◆ WHAT THIS TASK INVOLVES: The data below contains pictures, which are to be skipped; the lines starting at the line with "left hip: (1401, 657)" and ending at the line with "right eye: (61, 60)" are to be output exactly, both ends included.

◆ PROVIDED DATA:
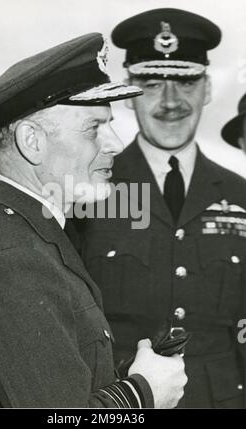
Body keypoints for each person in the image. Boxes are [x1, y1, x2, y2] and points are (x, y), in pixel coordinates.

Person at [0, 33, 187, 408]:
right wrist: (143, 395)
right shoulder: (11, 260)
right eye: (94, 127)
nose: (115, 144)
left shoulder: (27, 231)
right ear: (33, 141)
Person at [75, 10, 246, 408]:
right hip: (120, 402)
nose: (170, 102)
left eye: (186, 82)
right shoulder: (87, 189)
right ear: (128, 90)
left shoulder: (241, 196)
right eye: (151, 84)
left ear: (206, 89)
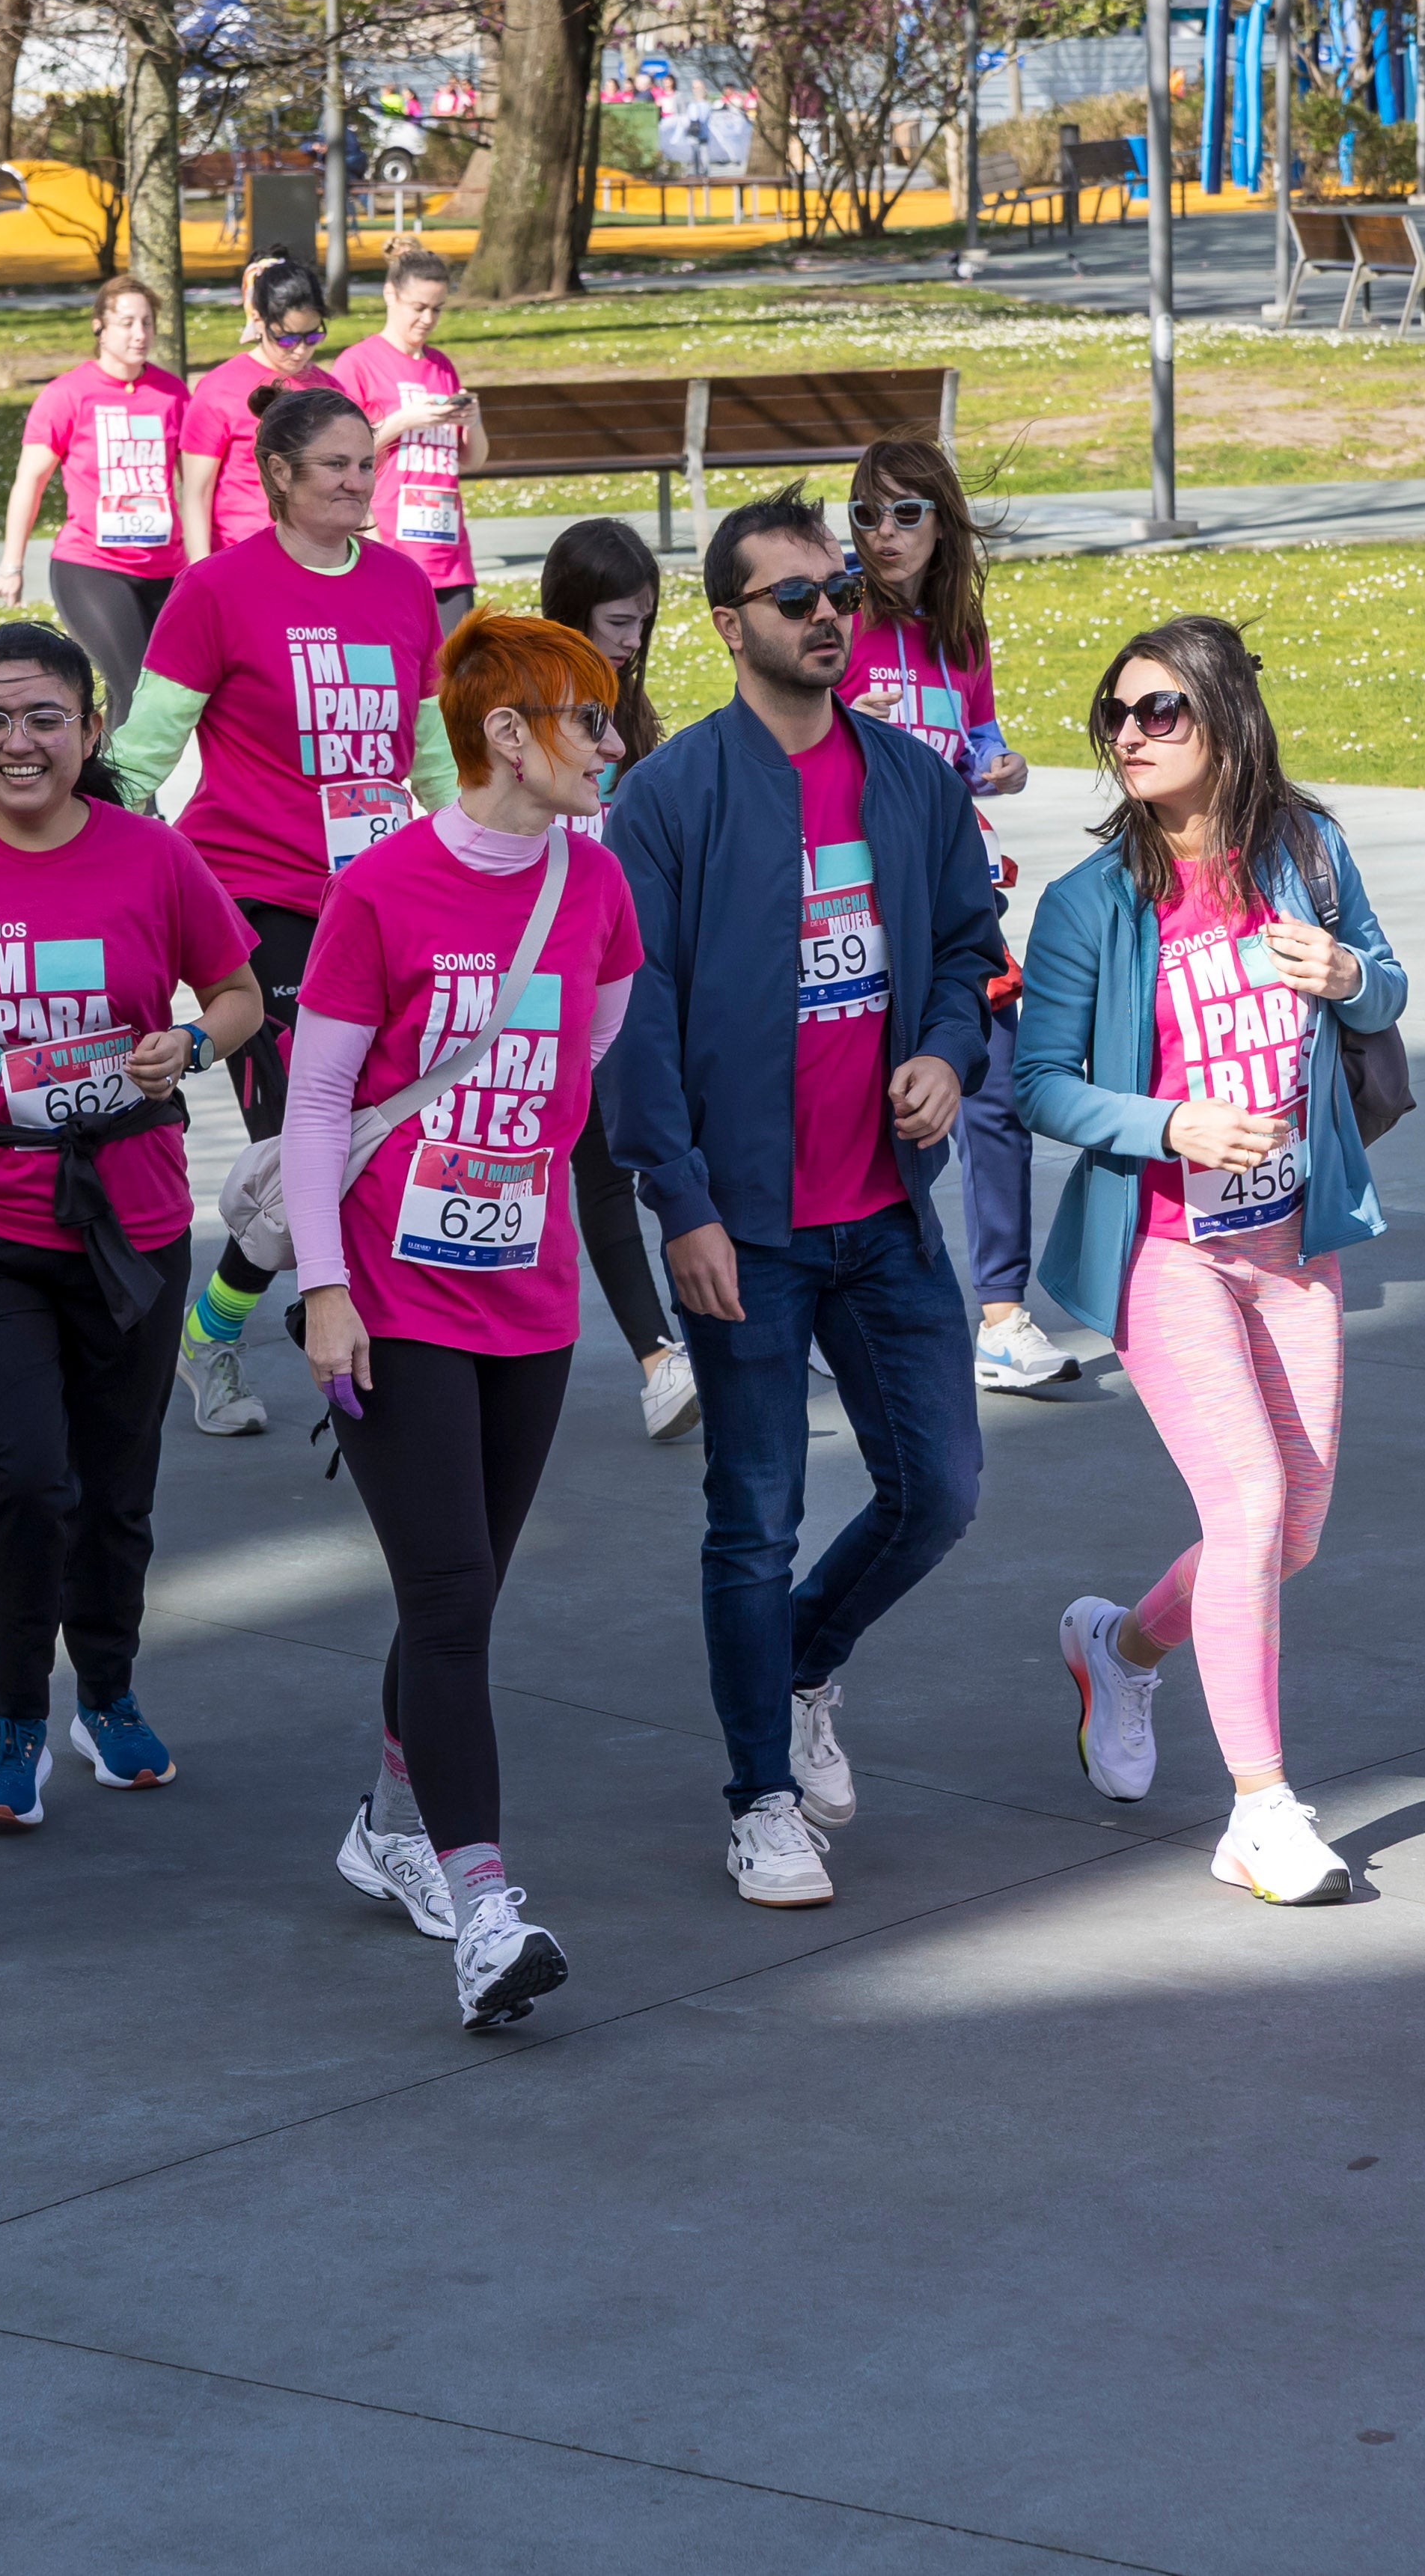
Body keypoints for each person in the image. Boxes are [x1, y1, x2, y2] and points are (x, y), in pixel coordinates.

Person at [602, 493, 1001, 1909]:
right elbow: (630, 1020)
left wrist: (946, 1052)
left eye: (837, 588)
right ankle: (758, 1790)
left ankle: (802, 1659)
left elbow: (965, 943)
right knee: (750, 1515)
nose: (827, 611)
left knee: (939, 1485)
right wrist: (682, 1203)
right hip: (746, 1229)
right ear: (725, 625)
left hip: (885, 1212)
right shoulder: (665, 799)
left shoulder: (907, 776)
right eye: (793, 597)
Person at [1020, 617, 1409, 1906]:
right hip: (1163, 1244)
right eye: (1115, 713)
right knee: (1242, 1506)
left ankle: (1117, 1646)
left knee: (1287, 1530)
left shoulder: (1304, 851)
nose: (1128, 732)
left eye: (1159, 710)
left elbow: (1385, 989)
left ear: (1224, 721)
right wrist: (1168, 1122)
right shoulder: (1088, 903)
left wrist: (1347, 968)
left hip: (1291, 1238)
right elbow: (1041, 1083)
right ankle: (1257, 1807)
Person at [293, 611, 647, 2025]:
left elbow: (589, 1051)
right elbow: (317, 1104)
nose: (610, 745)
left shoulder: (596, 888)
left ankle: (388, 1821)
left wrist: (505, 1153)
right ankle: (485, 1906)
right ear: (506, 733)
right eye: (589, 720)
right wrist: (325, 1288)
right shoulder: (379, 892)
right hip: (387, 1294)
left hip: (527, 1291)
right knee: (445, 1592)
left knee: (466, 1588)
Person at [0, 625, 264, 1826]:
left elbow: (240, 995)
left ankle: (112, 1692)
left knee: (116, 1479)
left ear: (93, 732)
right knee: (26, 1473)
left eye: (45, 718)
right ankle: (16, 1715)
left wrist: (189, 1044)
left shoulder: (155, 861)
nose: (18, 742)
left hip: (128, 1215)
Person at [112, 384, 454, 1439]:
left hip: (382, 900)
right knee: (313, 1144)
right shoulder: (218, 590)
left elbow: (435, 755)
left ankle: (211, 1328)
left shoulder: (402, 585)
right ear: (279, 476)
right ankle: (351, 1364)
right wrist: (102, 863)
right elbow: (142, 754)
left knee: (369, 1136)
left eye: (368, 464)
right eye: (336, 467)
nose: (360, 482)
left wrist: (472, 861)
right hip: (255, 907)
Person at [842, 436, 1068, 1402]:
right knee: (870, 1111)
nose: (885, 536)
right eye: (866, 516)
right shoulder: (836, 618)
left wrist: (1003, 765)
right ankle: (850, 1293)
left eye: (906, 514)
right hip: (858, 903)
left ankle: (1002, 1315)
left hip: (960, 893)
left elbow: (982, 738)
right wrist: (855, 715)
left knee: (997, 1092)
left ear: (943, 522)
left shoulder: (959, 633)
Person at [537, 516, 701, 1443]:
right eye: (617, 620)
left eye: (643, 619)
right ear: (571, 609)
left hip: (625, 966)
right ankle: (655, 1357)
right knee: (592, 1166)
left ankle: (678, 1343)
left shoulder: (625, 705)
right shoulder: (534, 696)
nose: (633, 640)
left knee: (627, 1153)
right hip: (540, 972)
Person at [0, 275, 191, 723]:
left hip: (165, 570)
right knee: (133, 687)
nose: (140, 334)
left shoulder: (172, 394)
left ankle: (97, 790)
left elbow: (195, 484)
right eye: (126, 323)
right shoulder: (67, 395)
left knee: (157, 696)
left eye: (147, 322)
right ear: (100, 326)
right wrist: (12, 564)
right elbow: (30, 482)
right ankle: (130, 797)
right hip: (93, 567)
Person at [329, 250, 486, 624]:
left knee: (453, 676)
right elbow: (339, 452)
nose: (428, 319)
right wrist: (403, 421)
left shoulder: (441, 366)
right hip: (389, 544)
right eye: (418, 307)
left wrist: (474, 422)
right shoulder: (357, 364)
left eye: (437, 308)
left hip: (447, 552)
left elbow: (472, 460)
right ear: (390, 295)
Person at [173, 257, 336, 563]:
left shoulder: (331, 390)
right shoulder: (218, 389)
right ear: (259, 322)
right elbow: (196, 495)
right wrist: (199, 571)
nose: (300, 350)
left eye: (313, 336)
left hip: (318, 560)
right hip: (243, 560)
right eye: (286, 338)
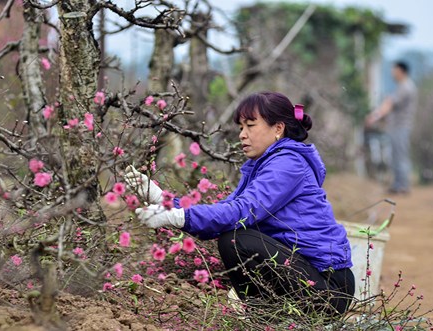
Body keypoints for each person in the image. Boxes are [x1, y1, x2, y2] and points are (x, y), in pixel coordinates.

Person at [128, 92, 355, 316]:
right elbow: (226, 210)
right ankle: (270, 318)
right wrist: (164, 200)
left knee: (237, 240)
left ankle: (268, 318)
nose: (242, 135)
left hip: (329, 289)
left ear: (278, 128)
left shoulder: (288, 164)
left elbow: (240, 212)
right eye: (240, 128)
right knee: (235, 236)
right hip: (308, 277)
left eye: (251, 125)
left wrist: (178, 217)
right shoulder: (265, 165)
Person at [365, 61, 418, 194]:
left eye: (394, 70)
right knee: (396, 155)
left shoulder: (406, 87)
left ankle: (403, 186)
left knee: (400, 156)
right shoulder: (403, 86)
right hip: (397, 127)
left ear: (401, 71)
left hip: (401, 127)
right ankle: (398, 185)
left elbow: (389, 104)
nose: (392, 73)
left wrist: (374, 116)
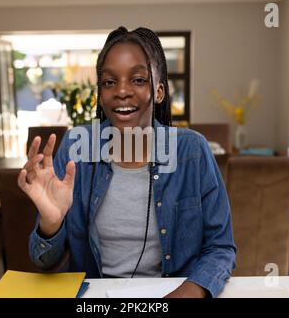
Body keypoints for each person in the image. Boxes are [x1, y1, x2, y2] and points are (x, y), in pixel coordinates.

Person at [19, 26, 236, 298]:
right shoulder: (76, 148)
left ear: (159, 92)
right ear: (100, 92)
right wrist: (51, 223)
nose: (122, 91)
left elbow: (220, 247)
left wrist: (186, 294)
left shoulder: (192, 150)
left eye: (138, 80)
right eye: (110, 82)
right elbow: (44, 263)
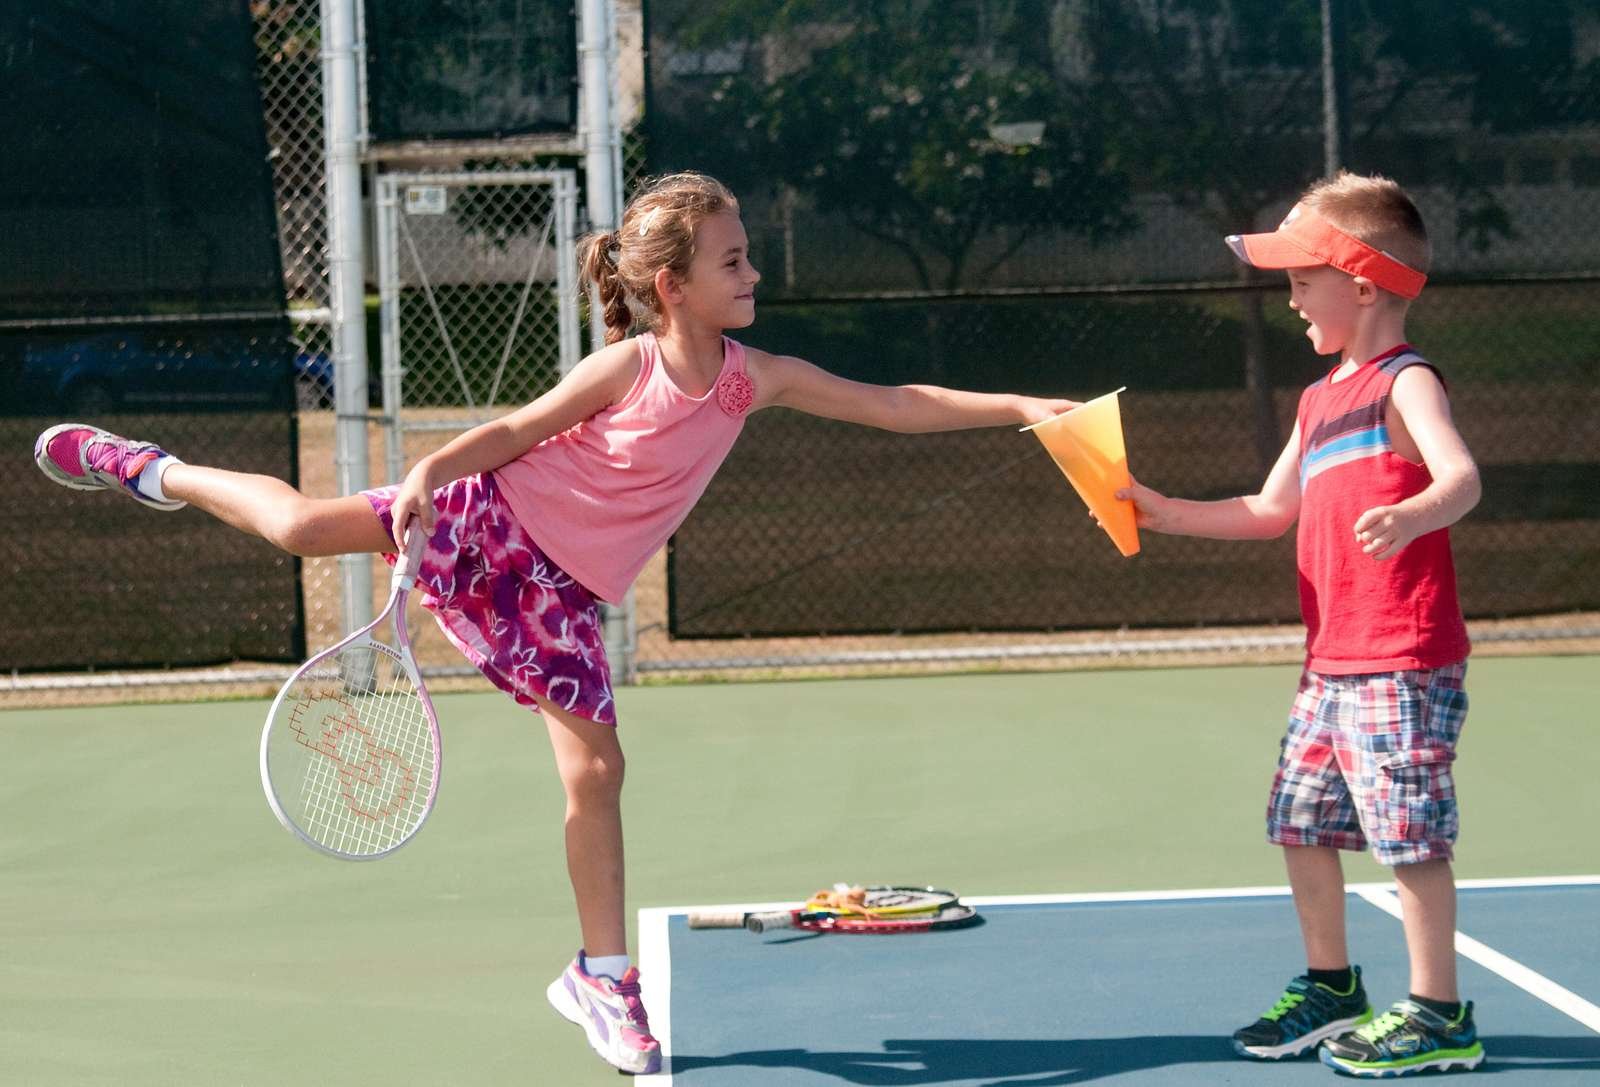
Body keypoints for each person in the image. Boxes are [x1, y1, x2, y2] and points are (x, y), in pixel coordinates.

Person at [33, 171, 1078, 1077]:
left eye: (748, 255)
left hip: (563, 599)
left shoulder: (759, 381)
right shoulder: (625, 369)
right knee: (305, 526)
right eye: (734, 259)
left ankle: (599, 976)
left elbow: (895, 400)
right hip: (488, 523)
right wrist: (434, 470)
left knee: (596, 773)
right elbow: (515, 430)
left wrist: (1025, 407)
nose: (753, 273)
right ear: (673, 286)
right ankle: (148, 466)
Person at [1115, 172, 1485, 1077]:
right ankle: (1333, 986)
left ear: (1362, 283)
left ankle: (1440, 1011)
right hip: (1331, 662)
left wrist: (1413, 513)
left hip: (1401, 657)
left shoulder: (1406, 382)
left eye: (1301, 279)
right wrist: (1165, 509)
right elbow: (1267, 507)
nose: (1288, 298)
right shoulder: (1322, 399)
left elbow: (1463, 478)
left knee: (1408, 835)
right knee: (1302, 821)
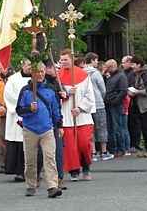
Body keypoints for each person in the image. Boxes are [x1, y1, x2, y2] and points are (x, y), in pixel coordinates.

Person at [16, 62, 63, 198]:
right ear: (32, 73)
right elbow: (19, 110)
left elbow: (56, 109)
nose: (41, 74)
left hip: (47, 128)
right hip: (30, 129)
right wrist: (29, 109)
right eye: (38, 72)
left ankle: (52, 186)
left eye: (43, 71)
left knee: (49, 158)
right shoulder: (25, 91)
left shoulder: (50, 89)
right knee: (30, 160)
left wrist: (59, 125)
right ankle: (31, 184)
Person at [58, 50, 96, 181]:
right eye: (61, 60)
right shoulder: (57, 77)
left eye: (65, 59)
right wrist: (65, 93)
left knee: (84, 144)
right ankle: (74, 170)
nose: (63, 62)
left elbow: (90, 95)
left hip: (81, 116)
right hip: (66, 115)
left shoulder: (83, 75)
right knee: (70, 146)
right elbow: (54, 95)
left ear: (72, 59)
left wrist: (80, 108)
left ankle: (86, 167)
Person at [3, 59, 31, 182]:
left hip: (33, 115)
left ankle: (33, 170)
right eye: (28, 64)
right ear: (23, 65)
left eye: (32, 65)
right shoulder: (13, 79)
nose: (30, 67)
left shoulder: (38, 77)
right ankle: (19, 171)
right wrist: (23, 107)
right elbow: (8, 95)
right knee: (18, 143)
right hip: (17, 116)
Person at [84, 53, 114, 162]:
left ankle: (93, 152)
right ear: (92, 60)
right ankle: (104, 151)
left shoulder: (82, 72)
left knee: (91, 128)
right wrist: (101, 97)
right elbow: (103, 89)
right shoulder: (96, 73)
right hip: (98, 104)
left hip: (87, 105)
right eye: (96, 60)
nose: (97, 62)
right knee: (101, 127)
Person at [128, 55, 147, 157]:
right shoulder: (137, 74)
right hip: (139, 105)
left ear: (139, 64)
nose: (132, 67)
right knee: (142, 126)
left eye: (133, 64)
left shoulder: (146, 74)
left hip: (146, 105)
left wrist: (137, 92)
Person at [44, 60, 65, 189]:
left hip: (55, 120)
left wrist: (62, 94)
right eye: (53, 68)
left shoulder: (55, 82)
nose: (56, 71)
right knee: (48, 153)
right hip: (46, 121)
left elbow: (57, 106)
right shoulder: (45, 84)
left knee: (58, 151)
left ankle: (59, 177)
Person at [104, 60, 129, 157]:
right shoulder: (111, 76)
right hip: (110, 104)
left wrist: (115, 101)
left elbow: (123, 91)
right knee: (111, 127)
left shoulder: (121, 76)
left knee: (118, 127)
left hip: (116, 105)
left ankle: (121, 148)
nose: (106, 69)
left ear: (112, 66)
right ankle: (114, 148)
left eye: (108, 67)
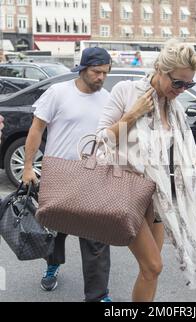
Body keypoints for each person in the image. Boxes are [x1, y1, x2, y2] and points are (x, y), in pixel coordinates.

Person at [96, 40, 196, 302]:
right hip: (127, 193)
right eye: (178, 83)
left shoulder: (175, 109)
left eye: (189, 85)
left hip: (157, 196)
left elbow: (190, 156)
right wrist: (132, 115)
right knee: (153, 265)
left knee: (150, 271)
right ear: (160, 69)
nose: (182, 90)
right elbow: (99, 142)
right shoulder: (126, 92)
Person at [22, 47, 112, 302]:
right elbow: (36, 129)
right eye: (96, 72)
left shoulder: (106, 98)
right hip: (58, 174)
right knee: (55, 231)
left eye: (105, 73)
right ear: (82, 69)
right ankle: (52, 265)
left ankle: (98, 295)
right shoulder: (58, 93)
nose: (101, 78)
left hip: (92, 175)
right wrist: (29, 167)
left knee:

◆ ANSWER TO THE EXERCISE:
left hip: (1401, 657)
left shoulder: (1406, 382)
left eye: (1301, 279)
right wrist: (1165, 509)
right elbow: (1267, 507)
nose: (1288, 298)
right shoulder: (1322, 399)
left elbow: (1463, 478)
left knee: (1408, 835)
right knee: (1302, 821)
Body keypoints for each person in the image. Boxes are [x1, y1, x2, y2] and points are (x, y), in pixel coordinates.

Person at [16, 62, 63, 198]:
right ear: (32, 73)
right elbow: (19, 110)
left elbow: (56, 109)
nose: (41, 74)
left hip: (47, 128)
right hip: (30, 129)
right wrist: (29, 109)
right eye: (38, 72)
left ankle: (52, 186)
left eye: (43, 71)
left knee: (49, 158)
right shoulder: (25, 91)
left shoulder: (50, 89)
right knee: (30, 160)
left wrist: (59, 125)
right ankle: (31, 184)
Person at [58, 50, 96, 181]:
right eye: (61, 60)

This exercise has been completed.